Ytuab, I mostly work with excited states so none of the variational approaches (Hartree-Fock, etc) would really work with me. I might use this approach just to solve for the core electrons and use this solution to construct the pseudo-potential and continue with Breit equation.

Rany

 

[Meir Achuz]

The Breit equation has diseases associated with it. A 'saddle point variation' can be used to solve it. Putting "Saddle point" "Breit equation" into google should find some papers.

 

[meopemuk]

I was trying to avoid Breit equation due to several reasons:

1. The exhaustive computations due to its 4^N spinors. The only solution to this issue is to use pseudo-potential approach and just freeze the core electrons. I haven’t seen any papers, however, using this technique with Breit equation.

2. I don’t know how the anti-symmetric nature can be embedded in the 4^N matrix and I haven’t seen any derivation for exchange interaction integrals that can be used instead. Have you seen any such integrals used with Breit equation?

As I understand, in the Breit formalism electrons are described by 2-component wave functions. 4-component wave functions are characteristic for the Dirac formalism. Or I am missing something?

Eugene.

 

[Meir Achuz]

The Breit equation has four compnents for each particle.

 

[meopemuk]

The Breit equation has four compnents for each particle.

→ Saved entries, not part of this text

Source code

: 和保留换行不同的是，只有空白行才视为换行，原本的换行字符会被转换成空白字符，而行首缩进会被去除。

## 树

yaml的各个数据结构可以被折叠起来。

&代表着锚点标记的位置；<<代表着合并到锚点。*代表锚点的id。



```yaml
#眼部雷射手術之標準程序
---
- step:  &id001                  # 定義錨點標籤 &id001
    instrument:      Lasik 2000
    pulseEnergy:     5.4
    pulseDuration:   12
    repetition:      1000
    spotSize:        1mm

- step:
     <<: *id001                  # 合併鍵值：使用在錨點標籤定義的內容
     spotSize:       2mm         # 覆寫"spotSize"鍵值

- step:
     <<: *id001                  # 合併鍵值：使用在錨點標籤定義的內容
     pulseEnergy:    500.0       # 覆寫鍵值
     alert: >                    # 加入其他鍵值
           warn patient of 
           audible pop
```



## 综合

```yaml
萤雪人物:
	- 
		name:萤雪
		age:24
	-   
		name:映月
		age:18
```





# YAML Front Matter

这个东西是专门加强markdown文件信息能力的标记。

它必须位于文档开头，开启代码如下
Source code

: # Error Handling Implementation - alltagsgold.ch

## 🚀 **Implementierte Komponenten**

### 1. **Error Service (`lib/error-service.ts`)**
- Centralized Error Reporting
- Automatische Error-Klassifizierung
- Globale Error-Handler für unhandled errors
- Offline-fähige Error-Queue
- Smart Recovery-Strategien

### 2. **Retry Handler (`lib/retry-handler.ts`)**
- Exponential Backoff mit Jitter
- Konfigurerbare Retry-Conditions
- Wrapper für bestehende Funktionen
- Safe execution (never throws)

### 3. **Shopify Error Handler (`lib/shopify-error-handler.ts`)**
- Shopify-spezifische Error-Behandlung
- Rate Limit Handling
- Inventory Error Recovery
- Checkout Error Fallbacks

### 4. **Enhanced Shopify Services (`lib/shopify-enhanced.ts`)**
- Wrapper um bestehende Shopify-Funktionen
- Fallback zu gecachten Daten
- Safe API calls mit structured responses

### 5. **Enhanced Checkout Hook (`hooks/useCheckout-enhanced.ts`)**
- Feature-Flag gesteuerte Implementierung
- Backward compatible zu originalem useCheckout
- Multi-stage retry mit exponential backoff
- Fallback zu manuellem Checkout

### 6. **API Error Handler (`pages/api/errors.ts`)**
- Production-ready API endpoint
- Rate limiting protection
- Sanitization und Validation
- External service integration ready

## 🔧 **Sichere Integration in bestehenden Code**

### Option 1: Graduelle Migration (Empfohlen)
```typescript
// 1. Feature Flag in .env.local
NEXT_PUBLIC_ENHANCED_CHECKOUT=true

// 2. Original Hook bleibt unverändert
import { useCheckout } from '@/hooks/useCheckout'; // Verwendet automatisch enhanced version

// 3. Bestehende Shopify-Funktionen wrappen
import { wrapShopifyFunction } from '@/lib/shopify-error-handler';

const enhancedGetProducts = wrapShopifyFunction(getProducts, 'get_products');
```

I am not sure we are talking about the same Breit equation. I had in mind the Breit Hamiltonian described in sections 83-84 of Berestetskii, Lifgarbagez, Pitaevskii, "Quantum Electrodynamics" (I have a Russian copy of this book, but I am sure there exists an English translation as well). This Hamiltonian is using 2x2 Pauli matrices \sigma that act on two spin components (spin up and down) of each particle.

Eugene.

 

[Meir Achuz]

I am referring to the equation derived by G. Breit, Phys. Rev. 34 (1929) 553.